Which lines run from the line containing "an identity property." through the end of the records below? Reproduce them exactly, and nothing else.

......

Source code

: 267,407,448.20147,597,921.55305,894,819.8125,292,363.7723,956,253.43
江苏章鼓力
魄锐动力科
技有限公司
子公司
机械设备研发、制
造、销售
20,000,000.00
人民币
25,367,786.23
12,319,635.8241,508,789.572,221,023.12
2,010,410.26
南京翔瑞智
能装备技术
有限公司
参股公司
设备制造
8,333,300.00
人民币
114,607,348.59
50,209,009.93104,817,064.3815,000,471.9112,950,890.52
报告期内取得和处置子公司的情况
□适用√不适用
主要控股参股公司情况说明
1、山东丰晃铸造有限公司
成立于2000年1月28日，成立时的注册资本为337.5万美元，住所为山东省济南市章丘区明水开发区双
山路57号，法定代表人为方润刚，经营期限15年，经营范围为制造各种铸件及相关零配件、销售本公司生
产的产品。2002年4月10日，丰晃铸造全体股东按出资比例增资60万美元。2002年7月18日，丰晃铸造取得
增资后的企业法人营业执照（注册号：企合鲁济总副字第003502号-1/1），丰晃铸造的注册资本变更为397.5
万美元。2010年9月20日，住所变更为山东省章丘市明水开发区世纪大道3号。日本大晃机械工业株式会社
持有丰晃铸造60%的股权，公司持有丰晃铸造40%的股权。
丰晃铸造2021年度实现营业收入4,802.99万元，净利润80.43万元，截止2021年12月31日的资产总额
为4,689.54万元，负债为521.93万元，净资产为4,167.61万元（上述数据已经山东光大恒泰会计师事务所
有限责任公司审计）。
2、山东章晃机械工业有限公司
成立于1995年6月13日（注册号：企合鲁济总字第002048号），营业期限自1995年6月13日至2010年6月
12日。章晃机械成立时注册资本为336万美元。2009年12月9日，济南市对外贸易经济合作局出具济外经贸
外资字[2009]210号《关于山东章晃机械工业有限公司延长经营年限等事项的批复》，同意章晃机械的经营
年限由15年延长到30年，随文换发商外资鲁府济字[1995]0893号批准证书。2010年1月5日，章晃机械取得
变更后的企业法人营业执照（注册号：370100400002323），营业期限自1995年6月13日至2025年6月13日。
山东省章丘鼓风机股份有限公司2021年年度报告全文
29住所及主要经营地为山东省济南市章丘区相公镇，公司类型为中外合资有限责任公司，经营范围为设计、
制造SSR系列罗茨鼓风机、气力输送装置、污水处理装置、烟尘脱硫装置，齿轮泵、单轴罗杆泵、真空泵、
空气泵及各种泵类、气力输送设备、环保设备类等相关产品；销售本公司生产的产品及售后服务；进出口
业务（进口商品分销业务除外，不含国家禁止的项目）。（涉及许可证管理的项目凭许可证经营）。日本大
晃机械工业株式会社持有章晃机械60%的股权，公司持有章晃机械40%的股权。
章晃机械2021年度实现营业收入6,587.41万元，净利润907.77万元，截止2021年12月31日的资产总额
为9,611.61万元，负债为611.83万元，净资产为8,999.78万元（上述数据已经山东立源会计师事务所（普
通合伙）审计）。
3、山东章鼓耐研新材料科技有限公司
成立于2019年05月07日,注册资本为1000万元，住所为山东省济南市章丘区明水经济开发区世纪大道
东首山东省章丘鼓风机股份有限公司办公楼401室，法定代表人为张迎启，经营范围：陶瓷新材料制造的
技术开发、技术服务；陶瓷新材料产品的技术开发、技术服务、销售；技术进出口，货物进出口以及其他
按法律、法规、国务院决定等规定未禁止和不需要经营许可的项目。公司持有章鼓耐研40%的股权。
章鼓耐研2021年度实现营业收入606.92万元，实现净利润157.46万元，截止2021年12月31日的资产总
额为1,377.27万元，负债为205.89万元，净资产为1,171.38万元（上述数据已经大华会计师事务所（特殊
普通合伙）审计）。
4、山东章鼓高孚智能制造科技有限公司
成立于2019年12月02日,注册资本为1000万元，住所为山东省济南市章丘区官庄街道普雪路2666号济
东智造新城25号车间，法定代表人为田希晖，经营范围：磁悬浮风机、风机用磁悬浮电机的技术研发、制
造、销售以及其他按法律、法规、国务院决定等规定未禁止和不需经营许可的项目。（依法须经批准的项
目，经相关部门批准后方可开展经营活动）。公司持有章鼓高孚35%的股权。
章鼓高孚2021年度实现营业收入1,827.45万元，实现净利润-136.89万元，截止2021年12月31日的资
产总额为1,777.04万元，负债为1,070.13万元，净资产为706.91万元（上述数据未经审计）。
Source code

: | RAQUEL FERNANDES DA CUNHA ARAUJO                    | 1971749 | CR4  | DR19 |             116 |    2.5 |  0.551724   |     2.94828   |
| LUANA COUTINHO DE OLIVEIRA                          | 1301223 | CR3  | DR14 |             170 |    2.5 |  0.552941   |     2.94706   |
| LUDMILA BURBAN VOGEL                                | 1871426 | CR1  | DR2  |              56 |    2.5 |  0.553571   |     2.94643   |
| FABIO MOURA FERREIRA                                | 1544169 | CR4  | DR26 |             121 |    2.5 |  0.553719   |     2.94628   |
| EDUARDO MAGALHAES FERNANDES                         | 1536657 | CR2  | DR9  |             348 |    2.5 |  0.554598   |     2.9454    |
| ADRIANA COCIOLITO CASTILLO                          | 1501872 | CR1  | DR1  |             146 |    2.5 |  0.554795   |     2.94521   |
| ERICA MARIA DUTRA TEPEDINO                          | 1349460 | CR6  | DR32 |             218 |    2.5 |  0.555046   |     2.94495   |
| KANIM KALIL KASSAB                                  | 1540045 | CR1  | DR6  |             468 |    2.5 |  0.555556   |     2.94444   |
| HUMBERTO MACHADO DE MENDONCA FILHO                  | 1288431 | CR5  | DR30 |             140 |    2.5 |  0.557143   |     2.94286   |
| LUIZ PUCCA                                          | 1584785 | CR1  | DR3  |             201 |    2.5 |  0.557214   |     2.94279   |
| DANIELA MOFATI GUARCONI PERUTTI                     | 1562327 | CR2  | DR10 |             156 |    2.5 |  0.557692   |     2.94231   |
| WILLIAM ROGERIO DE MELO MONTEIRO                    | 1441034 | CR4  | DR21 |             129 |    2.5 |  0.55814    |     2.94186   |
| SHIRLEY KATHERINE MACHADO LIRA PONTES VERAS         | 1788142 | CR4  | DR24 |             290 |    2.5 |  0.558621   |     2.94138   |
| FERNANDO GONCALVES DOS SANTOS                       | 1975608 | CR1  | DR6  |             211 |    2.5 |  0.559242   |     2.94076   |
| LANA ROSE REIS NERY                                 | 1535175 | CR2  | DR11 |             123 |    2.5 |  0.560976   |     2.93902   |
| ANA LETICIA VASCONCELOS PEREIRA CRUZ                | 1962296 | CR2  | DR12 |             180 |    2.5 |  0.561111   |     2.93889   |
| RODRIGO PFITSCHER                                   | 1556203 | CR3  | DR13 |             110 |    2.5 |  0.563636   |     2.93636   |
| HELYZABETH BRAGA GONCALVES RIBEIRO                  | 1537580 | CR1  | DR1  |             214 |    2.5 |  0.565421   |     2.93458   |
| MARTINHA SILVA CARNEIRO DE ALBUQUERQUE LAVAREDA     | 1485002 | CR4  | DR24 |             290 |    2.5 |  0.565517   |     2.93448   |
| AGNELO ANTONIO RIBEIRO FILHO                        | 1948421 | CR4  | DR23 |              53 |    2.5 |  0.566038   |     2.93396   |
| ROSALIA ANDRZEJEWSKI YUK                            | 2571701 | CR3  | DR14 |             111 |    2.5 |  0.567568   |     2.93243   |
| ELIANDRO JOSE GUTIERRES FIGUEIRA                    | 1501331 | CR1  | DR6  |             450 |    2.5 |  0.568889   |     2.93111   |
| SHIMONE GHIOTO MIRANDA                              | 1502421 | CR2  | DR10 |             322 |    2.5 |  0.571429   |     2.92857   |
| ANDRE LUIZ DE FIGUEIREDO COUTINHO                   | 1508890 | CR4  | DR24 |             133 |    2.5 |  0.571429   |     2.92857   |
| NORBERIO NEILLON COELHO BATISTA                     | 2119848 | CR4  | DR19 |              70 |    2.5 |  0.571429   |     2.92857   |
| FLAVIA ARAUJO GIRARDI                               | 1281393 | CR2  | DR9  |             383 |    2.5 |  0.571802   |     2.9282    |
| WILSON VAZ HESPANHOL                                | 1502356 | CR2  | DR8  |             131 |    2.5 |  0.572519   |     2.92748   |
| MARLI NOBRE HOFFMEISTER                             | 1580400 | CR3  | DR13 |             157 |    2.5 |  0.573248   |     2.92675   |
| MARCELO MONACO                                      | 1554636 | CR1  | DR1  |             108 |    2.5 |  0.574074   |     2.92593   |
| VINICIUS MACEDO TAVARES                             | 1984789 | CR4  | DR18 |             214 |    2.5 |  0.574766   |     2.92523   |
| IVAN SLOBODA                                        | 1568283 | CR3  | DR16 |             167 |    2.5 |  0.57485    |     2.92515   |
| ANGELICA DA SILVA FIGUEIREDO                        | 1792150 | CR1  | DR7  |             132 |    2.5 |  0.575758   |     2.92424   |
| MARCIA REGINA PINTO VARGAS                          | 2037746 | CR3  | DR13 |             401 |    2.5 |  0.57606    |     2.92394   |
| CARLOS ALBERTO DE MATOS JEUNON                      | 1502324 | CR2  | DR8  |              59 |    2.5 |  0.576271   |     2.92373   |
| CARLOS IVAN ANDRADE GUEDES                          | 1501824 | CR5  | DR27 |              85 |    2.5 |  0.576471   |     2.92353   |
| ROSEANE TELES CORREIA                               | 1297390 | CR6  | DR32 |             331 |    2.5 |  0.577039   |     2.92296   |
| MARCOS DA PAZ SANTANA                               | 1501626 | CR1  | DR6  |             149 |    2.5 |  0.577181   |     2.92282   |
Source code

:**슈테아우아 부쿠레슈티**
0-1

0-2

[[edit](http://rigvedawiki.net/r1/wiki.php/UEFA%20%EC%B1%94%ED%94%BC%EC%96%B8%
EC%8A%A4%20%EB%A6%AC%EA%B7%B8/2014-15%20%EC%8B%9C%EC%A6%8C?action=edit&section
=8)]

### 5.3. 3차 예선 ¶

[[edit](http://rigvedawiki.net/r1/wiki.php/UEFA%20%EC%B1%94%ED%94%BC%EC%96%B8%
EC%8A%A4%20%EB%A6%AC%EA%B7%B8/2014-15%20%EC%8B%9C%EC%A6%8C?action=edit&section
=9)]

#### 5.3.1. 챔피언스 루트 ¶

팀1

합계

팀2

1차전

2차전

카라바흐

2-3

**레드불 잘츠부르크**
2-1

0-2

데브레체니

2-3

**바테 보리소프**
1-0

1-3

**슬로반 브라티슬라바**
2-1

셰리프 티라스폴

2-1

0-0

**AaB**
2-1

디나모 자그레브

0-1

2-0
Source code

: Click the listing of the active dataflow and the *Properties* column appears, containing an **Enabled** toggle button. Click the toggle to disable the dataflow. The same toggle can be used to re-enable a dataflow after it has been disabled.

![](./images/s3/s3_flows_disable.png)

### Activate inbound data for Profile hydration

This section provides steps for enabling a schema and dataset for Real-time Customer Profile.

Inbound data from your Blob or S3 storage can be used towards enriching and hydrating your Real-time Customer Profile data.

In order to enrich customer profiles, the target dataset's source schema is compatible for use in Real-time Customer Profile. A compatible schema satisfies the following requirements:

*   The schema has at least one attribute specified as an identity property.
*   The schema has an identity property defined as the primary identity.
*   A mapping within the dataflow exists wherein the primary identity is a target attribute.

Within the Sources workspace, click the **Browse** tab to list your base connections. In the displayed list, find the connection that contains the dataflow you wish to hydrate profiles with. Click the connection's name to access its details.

......

Answer section –
*   The schema has at least one attribute specified as an identity property.
*   The schema has an identity property defined as the primary identity.
*   A mapping within the dataflow exists wherein the primary identity is a target attribute.

Within the Sources workspace, click the **Browse** tab to list your base connections. In the displayed list, find the connection that contains the dataflow you wish to hydrate profiles with. Click the connection's name to access its details.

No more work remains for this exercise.